## EXERCISE AIM
Please reproduce the listing in its entirety, exactly as written, but without images.

## DATA SECTION

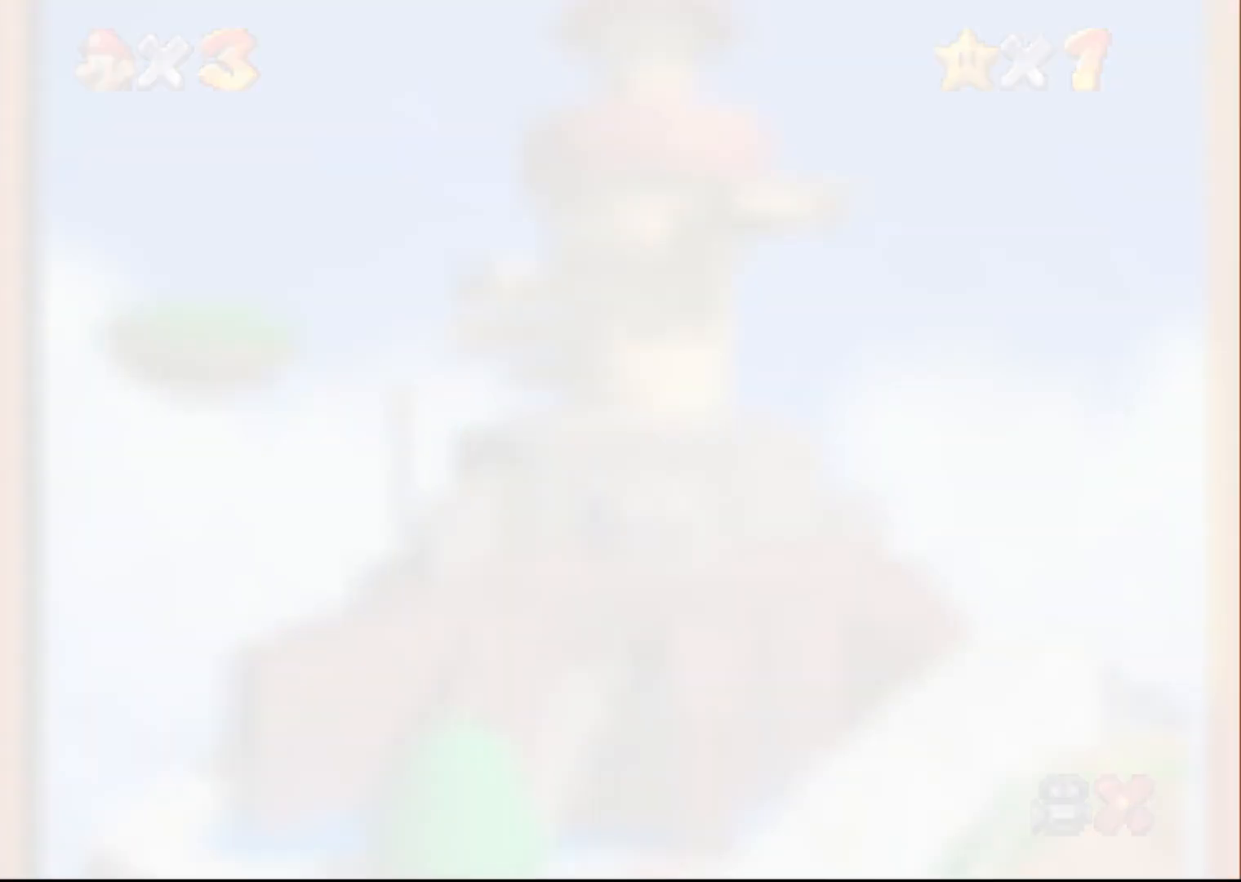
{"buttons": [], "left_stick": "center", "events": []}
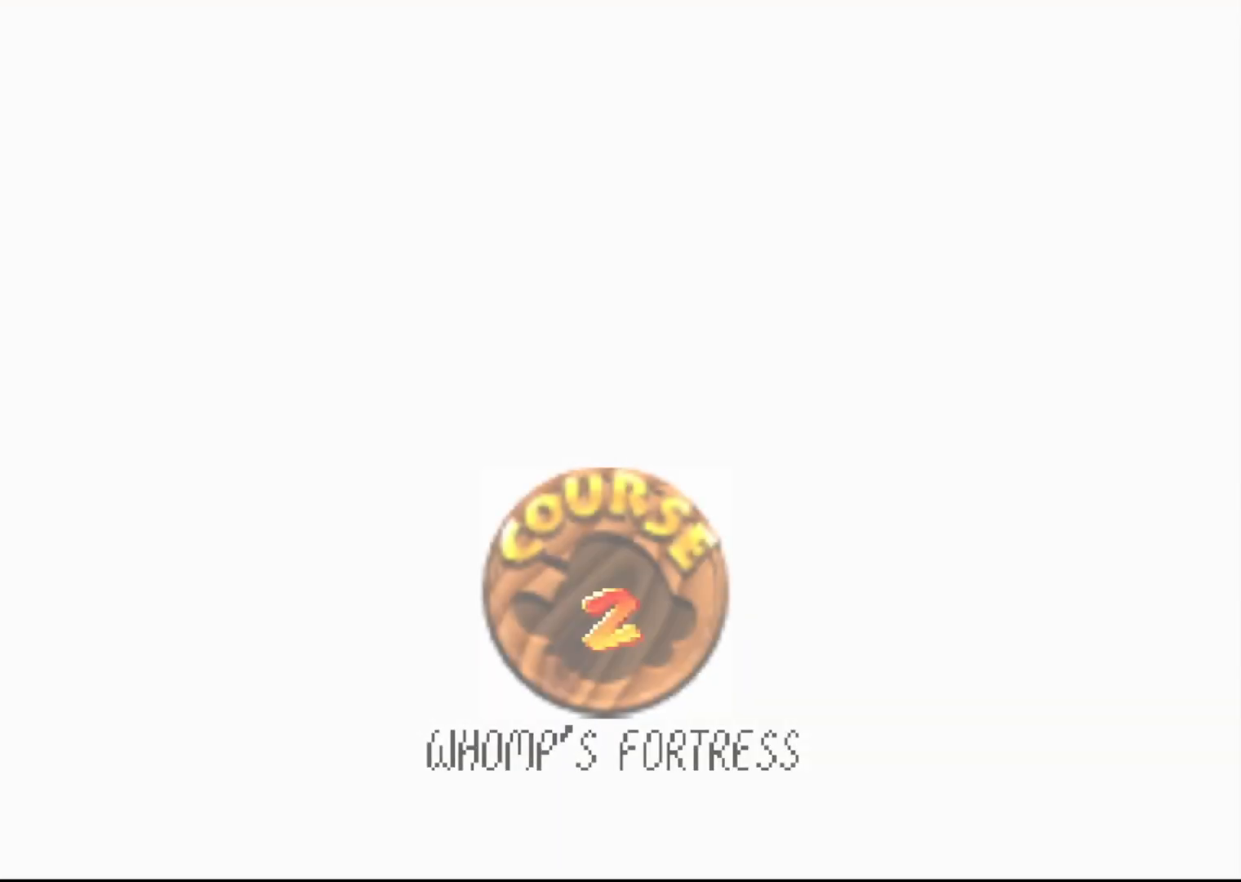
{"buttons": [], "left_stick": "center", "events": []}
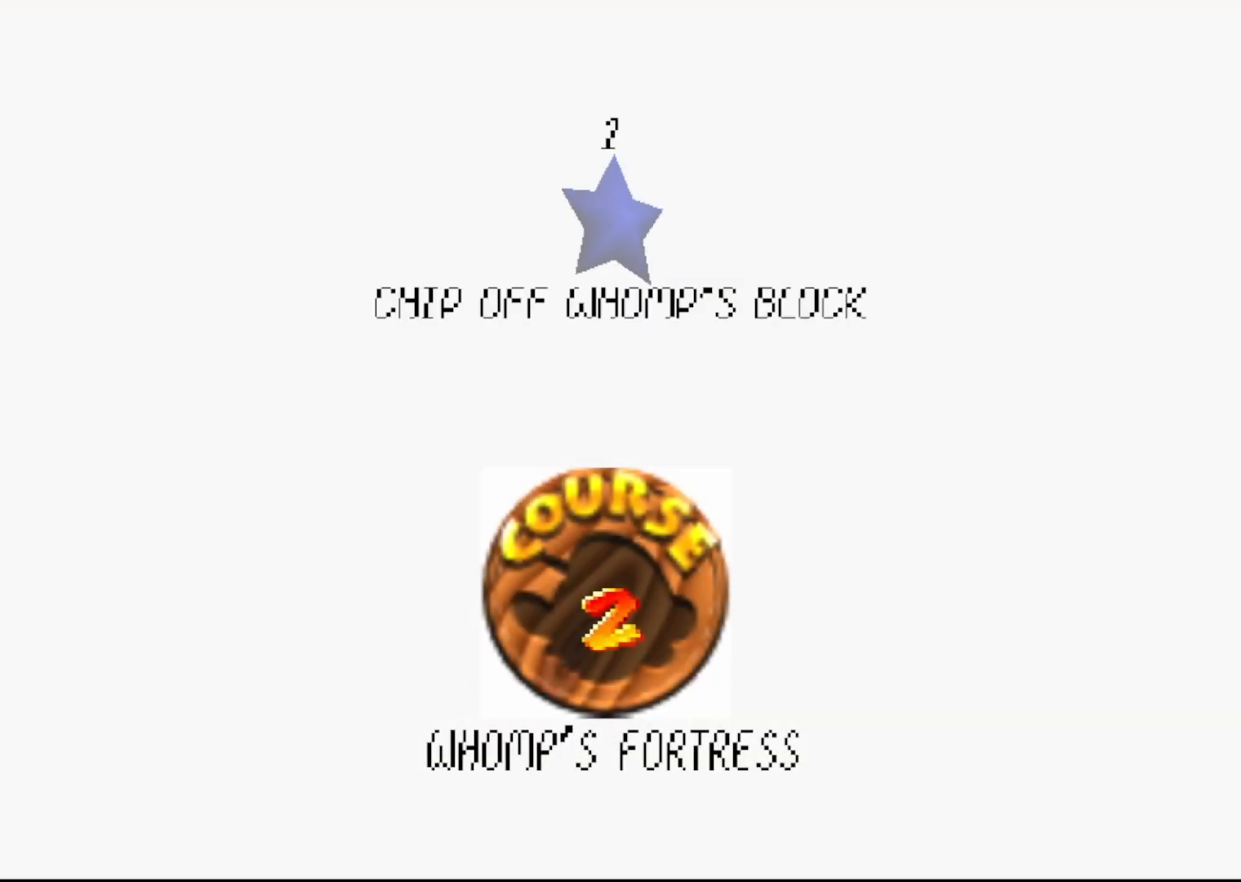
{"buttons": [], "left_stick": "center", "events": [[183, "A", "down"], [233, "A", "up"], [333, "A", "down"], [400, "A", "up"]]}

## SOLUTION TO THE PROBLEM
{"buttons": [], "left_stick": "center", "events": []}
{"buttons": [], "left_stick": "center", "events": []}
{"buttons": [], "left_stick": "center", "events": [[183, "A", "down"], [233, "A", "up"], [333, "A", "down"], [400, "A", "up"]]}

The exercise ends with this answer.